* _Records supplied_:
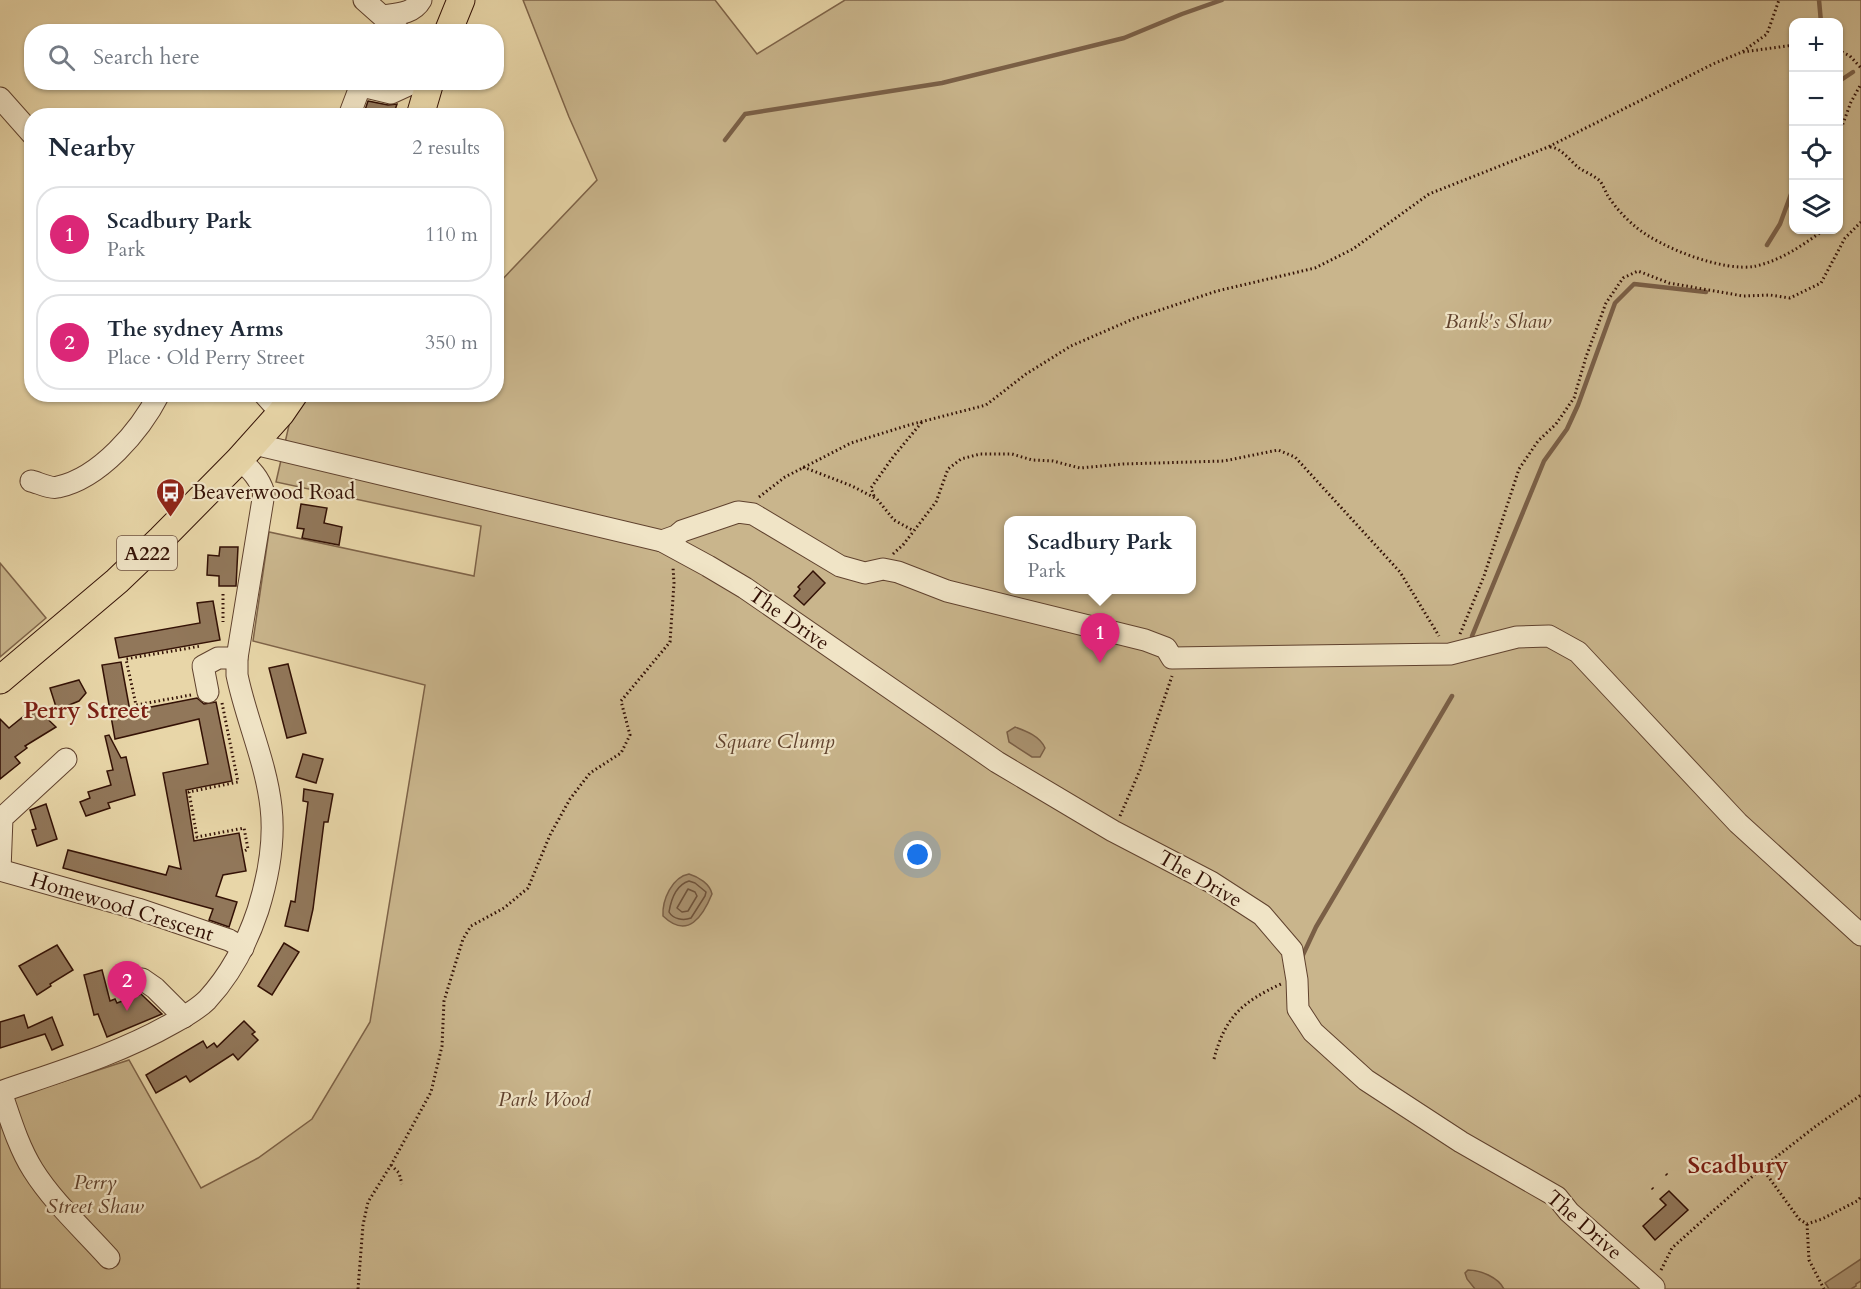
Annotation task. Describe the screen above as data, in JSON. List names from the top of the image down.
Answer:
{
  "streets": {
    "main road": ["A222"],
    "street": ["The Drive", "Homewood Crescent"]
  },
  "crossings": [
    ["A222", "The Drive"]
  ],
  "districts": ["Perry Street", "Scadbury"],
  "parks": [
    "Bank's Shaw",
    "Square Clump",
    "Park Wood",
    "Perry Street Shaw"
  ],
  "places": {
    "bus stop": ["Beaverwood Road"]
  },
  "page": {
    "map_buttons": ["+", "−"],
    "search": "Search here",
    "heading": ["Nearby", "2 results"],
    "list": [
      {
        "mark": "1",
        "name": "Scadbury Park",
        "note": "Park",
        "value": "110 m"
      },
      {
        "mark": "2",
        "name": "The sydney Arms",
        "note": "Place · Old Perry Street",
        "value": "350 m"
      }
    ],
    "popup": ["Scadbury Park", "Park"],
    "pins": ["1", "2"]
  }
}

* _What is needed_: Go through the entries above and report every line in which the word "Drive" appears.

* _Reply_:
    "street": ["The Drive", "Homewood Crescent"]
    ["A222", "The Drive"]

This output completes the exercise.